So, the Thameslink rolling stock contract (see below) is finally signed, the finance is signed (on Thursday 27) and Siemens is unquestionably delivering those trains. I’ve been on the phone to some very well-placed sources to try and sift fact from fiction and factoid. What follows is my best stab at a dissection of how this project was brought successfully (but slowly) to fruition.
Why did the project take so long? Because the first batch of trains is now not due till late 2015, and late 2015 was when the DfT originally intended to have all the trains ready at the time of requesting tenders. Siemens themselves, having been designated preferred bidder in July 2011 (behind schedule), had a target of December that year for contract signing.
I’m told by sources that the time it took was reasonable given the complexity of the project. For example: you have Siemens building trains and Siemens maintaining them. But it doesn’t own the trains; the trains are owned by Cross London Trains, a company owned jointly by Siemens Project Ventures (a wholly owned but legally separate subsidiary of Siemens), 3i Infrastructure and Innisfree. That same company borrows the £1.585 billion of debt from 20 banks to build the trains (along with £175 million of equity and subordinated debt from the shareholders). But to reduce the risk involved, Siemens offered guarantees to Cross London Trains: it has posted a bond that can be called on if there is a cost overrun during construction, and it has also undertaken to absorb certain penalties levied against Cross London Trains for technical faults when the trains are operational**. Meanwhile, the European Investment Bank gets some of its debt covered by another guarantee, this time from the private banks…
Now, you may say, everyone knew from the outset how complex the project (if not the transaction) would be: the type of procurement was set, the number of trains and the type of performance-based contract. And once the tender documents were released in November 2008, they knew exactly how complex. And you’d be right.
But this was the first procurement of its kind. A government-led but privately-financed contract, halfway between a PFI project and a rolling stock lease agreement.
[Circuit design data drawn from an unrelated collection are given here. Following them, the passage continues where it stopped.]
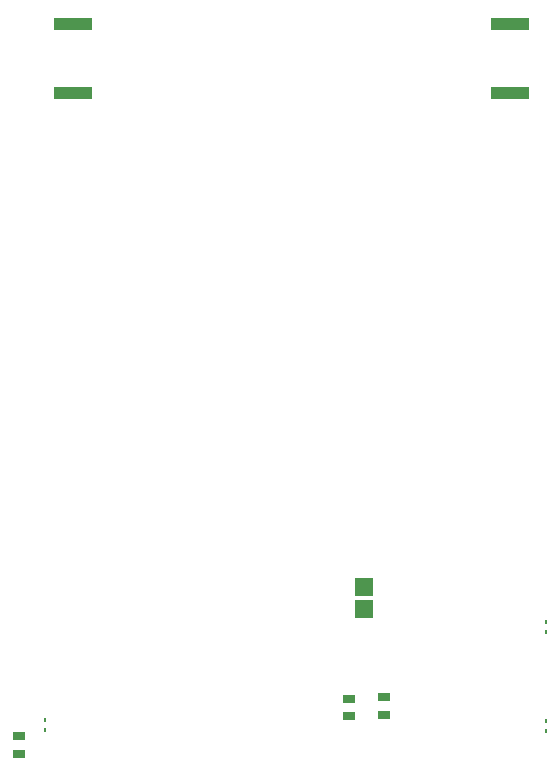
<source format=gbr>
G04*
G04 #@! TF.GenerationSoftware,Altium Limited,Altium Designer,24.6.1 (21)*
G04*
G04 Layer_Color=128*
%FSLAX25Y25*%
%MOIN*%
G70*
G04*
G04 #@! TF.SameCoordinates,3E969972-8C0A-4DBC-9D31-E8772DB7AAD8*
G04*
G04*
G04 #@! TF.FilePolarity,Positive*
G04*
G01*
G75*
%ADD29R,0.06102X0.05906*%
%ADD32R,0.03937X0.03150*%
%ADD58R,0.00984X0.01417*%
%ADD59R,0.12795X0.04134*%
D29*
X377500Y251543D02*
D03*
Y244457D02*
D03*
D32*
X384000Y214953D02*
D03*
Y209047D02*
D03*
X372500Y214453D02*
D03*
Y208547D02*
D03*
X262500Y201953D02*
D03*
Y196047D02*
D03*
D58*
X271000Y203847D02*
D03*
Y207154D02*
D03*
X438000Y203693D02*
D03*
Y207000D02*
D03*
Y240000D02*
D03*
Y236693D02*
D03*
D59*
X280500Y439264D02*
D03*
Y416429D02*
D03*
X426000Y416429D02*
D03*
Y439264D02*
D03*
M02*

</source>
And because it was privately financed and governed by contracts between a web of different parties, it was necessary to specify what would happen in every contingency – contingencies which had not had to be considered in train-building projects before.
For example: the banks initially expected that in the event of the project company going bankrupt, they would have the right to ‘step-in’ and take over ownership of the project. This is normal in PFI projects. But a PFI hospital can’t be moved, whereas trains can be sold abroad. The idea of Thameslink being stripped of its trains (horror of horrors, they might end up in Germany!) was too much for the DfT’s blood, and they said no. Eventually a compromise was reached, but only after much arguing.
Another, more conventional sticking point was what price the project company should pay for its debt. Initially the suggestions it sent out were too low – debt starting at a margin of about 175bps (1.75 per cent) over Libor. This eventually went up to 285bps, and then down to 265bps starting point, where it now rests. But again, arguing had to happen first. And I’m told that the three shareholders, Siemens, 3i and Innisfree, all had their own ideas of what the project should look like.
They weren’t the only ones. Because Thameslink rolling stock was an unprecedented deal, there was no model for it to follow, and various suggestions were thrown in about other transactions that elements should be copied from: the M25 widening PFI, the Intercity Express Programme (which, though superficially similar, is more of a PFI-type structure) and of course good ol’ rolling stock leases. All this added to the delay.
I am also told that Cross London Trains’ financial adviser, Barclays Capital, weren’t quite as proactive as they might have been. I have no way of proving this; however it’s undeniable that the four structuring banks (including Bank of Tokyo-Mitsubishi and Germany’s KfW) had a lot on their plate, and the two banks in charge of documentation (Lloyds and Japan’s SMBC) most of all.
**In this sense, those who complain that relaying on private finance gave Siemens a competitive advantage over Bombardier (because it had a higher credit rating) have a point. Although Cross London Trains (not Siemens AG) is the borrower, Siemens is actually liable for aspects of the trains’ construction and operation. But to try to translate Siemens’ higher credit rating than Bombardier into a direct discount of the project debt relative to Bombardier (as some learned minds have done) is foolish, because it’s an indirect relationship: Siemens is not borrowing the money.